Requirement:
Would you repeat exactly the part of the listing below that runs from the line containing "am one of the lucky ones." down to the line containing "again. Start over.", inclusive, and nothing else?
################
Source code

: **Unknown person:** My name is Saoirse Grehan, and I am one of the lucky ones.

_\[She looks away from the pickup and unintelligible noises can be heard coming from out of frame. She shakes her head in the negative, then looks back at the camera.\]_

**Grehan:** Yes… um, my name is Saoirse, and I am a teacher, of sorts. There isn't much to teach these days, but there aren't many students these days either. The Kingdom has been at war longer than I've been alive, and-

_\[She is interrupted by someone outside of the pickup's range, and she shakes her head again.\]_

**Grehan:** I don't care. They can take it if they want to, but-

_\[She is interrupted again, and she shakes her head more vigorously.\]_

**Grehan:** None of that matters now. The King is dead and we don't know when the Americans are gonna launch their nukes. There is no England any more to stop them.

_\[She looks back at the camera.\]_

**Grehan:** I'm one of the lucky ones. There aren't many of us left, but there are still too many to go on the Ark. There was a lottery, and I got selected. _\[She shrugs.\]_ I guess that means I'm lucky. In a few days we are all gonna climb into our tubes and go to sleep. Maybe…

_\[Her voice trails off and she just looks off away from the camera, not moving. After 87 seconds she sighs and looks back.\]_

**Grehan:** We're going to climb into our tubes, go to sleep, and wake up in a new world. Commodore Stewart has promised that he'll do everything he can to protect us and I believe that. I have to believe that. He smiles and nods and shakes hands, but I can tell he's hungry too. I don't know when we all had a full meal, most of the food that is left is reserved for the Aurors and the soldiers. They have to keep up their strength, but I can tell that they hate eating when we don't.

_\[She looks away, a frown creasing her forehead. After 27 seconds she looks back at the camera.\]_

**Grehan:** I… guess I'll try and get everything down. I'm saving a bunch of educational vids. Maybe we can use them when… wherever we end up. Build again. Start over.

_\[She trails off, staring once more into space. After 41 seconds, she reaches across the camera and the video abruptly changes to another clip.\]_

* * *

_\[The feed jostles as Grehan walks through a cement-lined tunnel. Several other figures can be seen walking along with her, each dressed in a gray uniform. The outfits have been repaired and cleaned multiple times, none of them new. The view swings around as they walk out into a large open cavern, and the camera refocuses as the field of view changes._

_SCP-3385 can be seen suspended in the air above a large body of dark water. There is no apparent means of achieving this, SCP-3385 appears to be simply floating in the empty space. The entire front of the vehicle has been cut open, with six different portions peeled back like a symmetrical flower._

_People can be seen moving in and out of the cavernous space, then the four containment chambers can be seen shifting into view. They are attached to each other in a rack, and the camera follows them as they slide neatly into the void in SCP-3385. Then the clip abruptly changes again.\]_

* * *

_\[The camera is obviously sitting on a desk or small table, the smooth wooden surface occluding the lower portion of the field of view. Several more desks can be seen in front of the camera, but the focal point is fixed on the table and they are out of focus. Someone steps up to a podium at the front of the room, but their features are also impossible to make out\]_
################
Task response:
: **Unknown person:** My name is Saoirse Grehan, and I am one of the lucky ones.

_\[She looks away from the pickup and unintelligible noises can be heard coming from out of frame. She shakes her head in the negative, then looks back at the camera.\]_

**Grehan:** Yes… um, my name is Saoirse, and I am a teacher, of sorts. There isn't much to teach these days, but there aren't many students these days either. The Kingdom has been at war longer than I've been alive, and-

_\[She is interrupted by someone outside of the pickup's range, and she shakes her head again.\]_

**Grehan:** I don't care. They can take it if they want to, but-

_\[She is interrupted again, and she shakes her head more vigorously.\]_

**Grehan:** None of that matters now. The King is dead and we don't know when the Americans are gonna launch their nukes. There is no England any more to stop them.

_\[She looks back at the camera.\]_

**Grehan:** I'm one of the lucky ones. There aren't many of us left, but there are still too many to go on the Ark. There was a lottery, and I got selected. _\[She shrugs.\]_ I guess that means I'm lucky. In a few days we are all gonna climb into our tubes and go to sleep. Maybe…

_\[Her voice trails off and she just looks off away from the camera, not moving. After 87 seconds she sighs and looks back.\]_

**Grehan:** We're going to climb into our tubes, go to sleep, and wake up in a new world. Commodore Stewart has promised that he'll do everything he can to protect us and I believe that. I have to believe that. He smiles and nods and shakes hands, but I can tell he's hungry too. I don't know when we all had a full meal, most of the food that is left is reserved for the Aurors and the soldiers. They have to keep up their strength, but I can tell that they hate eating when we don't.

_\[She looks away, a frown creasing her forehead. After 27 seconds she looks back at the camera.\]_

**Grehan:** I… guess I'll try and get everything down. I'm saving a bunch of educational vids. Maybe we can use them when… wherever we end up. Build again. Start over.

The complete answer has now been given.